Two Motel 6 locations in Arizona have been racially profiling and coordinating with Immigration and Customs Enforcement (ICE) to have undocumented immigrant guests arrested, attorneys allege in an explosive Phoenix New Times investigation. When front desk staff at one location asked Manuel Rodriguez-Juarez for identification, “he handed over the only thing he had—a Mexican voter ID card.” Six hours later, ICE was at his motel room door:
A Phoenix New Times review of court records found that between February and August, ICE agents made at least 20 arrests at Motel 6s, showing up roughly every two weeks. (Since many of the documents we reviewed contained only vague details about where ICE encountered an individual, the actual number is likely even higher.)
All took place at one of two Motel 6 locations: 4130 North Black Canyon Highway or 1530 North 52nd Drive. Both are in predominantly Latino neighborhoods. New Times was unable to find records indicating that ICE conducted arrests at other local motels during this same time period.
According to the report, Motel 6 management declined to comment, directing Phoenix New Times to a corporate hotline.
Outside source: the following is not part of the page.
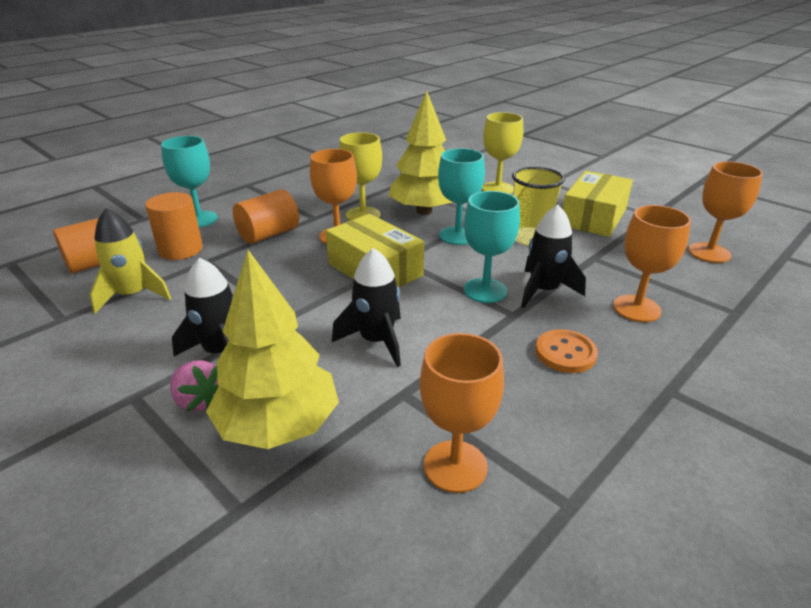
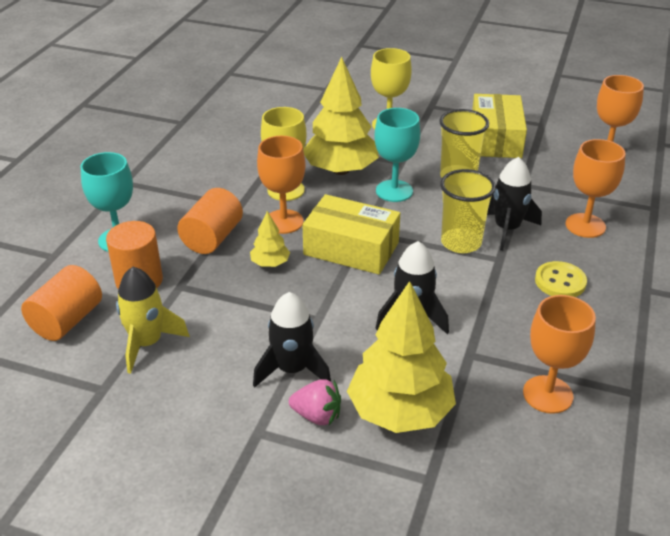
camera: 25 degrees left, 5 degrees up
turquoise goblet [464,191,520,303] -> yellow cup [440,169,496,253]
orange button [535,329,598,373] -> yellow button [535,261,587,297]
none -> yellow tree [250,211,290,267]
Staff, though, were much more forthcoming about events: “Unofficially … employees at both locations said it was standard practice to share guest information with ICE. ‘We send a report every morning to ICE—all the names of everybody that comes in,’ one front-desk clerk explained. ‘Every morning at about 5 o’clock, we do the audit and we push a button and it sends it to ICE.’”
“One thing that we do know: Motel 6 is extremely enthusiastic about cooperating with law enforcement, and, elsewhere in the country, has been criticized by the ACLU for sharing guest lists with local police”:
Is that happening in Phoenix?
“On occasion and through informal contacts, various hotels and motels have shared their guest lists with officers,” Phoenix Police department spokesperson Jonathan Howard wrote in an email.
He declined to specify whether that included the two Motel 6 locations where recent ICE raids have taken place.
The Phoenix New Times states that in about a third of cases, “court documents say that ICE encountered a suspect during a ‘knock and talk,’” meaning ICE showed up to rooms without a search warrant, knocked on the door, and asked to come in.
Federal immigration agents have been shown to take advantage of undocumented immigrants who aren’t aware that they can deny entry to an officer who does not have a warrant. Once they allow them through the door, they’re arrested:
Cintia de Leon was supposed to pick up her husband and nephew from the Motel 6 at 4130 North Black Canyon Highway at 7:30 a.m. on August 10. But according to her husband, four ICE officers arrived first. They knocked on the door and asked for her nephew, Jose Escobar Tovar, whose name the room was under.
“He asked, 'How did you find me here?' de Leon recalled her husband telling her in his phone call from detention. "And they said, ‘You know what, you don’t have the right to talk.’”
The ICE officers then asked de Leon’s husband, 36-year-old Jose Granados Sanchez, if he had citizenship documents. He said no, and they arrested both of them. Escobar Tovar was deported three weeks ago and de Leon’s husband remains in an immigrant detention center in Eloy.
Yasmeen Pitts O’Keefe, a spokesperson for ICE’s Phoenix division: “I wouldn’t be able to confirm how we are getting our information. Those are investigative techniques that we wouldn’t be able to talk about.”
Yeah, we know exactly the kind of “investigative techniques” ICE has been taking since Donald Trump unshackled them after taking office, including using children as bait to arrest undocumented family members and stalking immigrants seeking protective orders against abusers at courthouses. And now, motel patrons, allegedly.
As the ACLU’s Cecilia Wang tweeted: “They'll leave the light on—for ICE and police.”